How to GetBytes() in C# with UTF8 encoding with BOM?

Nebojsa Veron picture Nebojsa Veron · Dec 11, 2010 · Viewed 47.4k times · Source

I'm having a problem with UTF8 encoding in my asp.net mvc 2 application in C#. I'm trying let user download a simple text file from a string. I am trying to get bytes array with the following line:

var x = Encoding.UTF8.GetBytes(csvString);

but when I return it for download using:

return File(x, ..., ...);

I get a file which is without BOM so I don't get Croatian characters shown up correctly. This is because my bytes array does not include BOM after encoding. I triend inserting those bytes manually and then it shows up correctly, but that's not the best way to do it.

I also tried creating UTF8Encoding class instance and passing a boolean value (true) to its constructor to include BOM, but it doesn't work either.
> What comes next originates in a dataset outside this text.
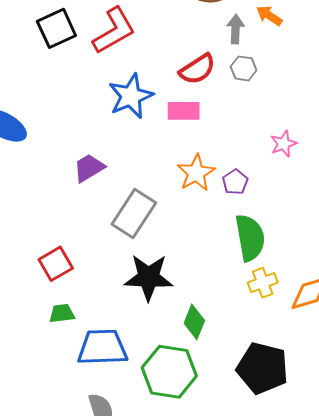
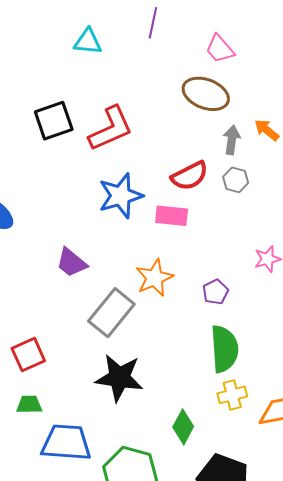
purple trapezoid: (89, 168) -> (71, 263), turned -116
orange star: (196, 173) -> (154, 278), moved
green diamond: (194, 322) -> (183, 427), moved

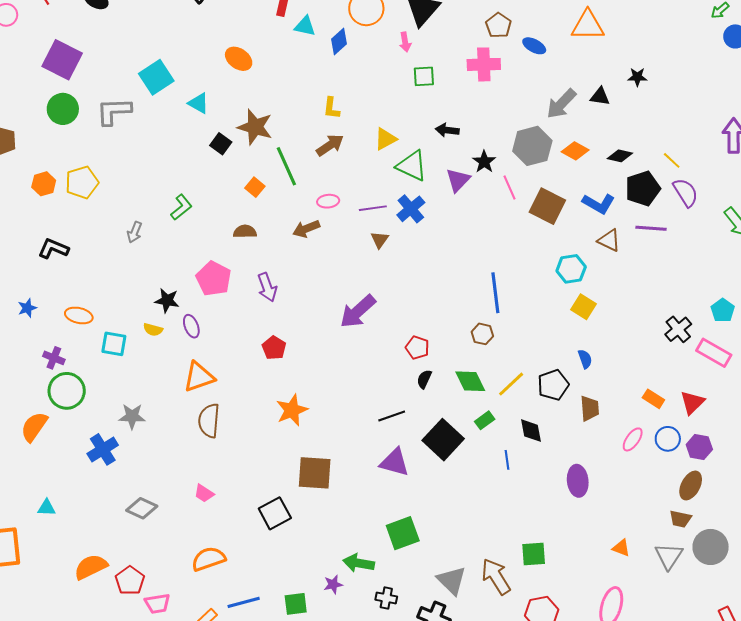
Anyone has a solution? Thanks!

Answer

Darin Dimitrov picture Darin Dimitrov · Dec 11, 2010

Try like this:

public ActionResult Download()
{
    var data = Encoding.UTF8.GetBytes("some data");
    var result = Encoding.UTF8.GetPreamble().Concat(data).ToArray();
    return File(result, "application/csv", "foo.csv");
}

The reason is that the UTF8Encoding constructor that takes a boolean parameter doesn't do what you would expect:

byte[] bytes = new UTF8Encoding(true).GetBytes("a");

The resulting array would contain a single byte with the value of 97. There's no BOM because UTF8 doesn't require a BOM.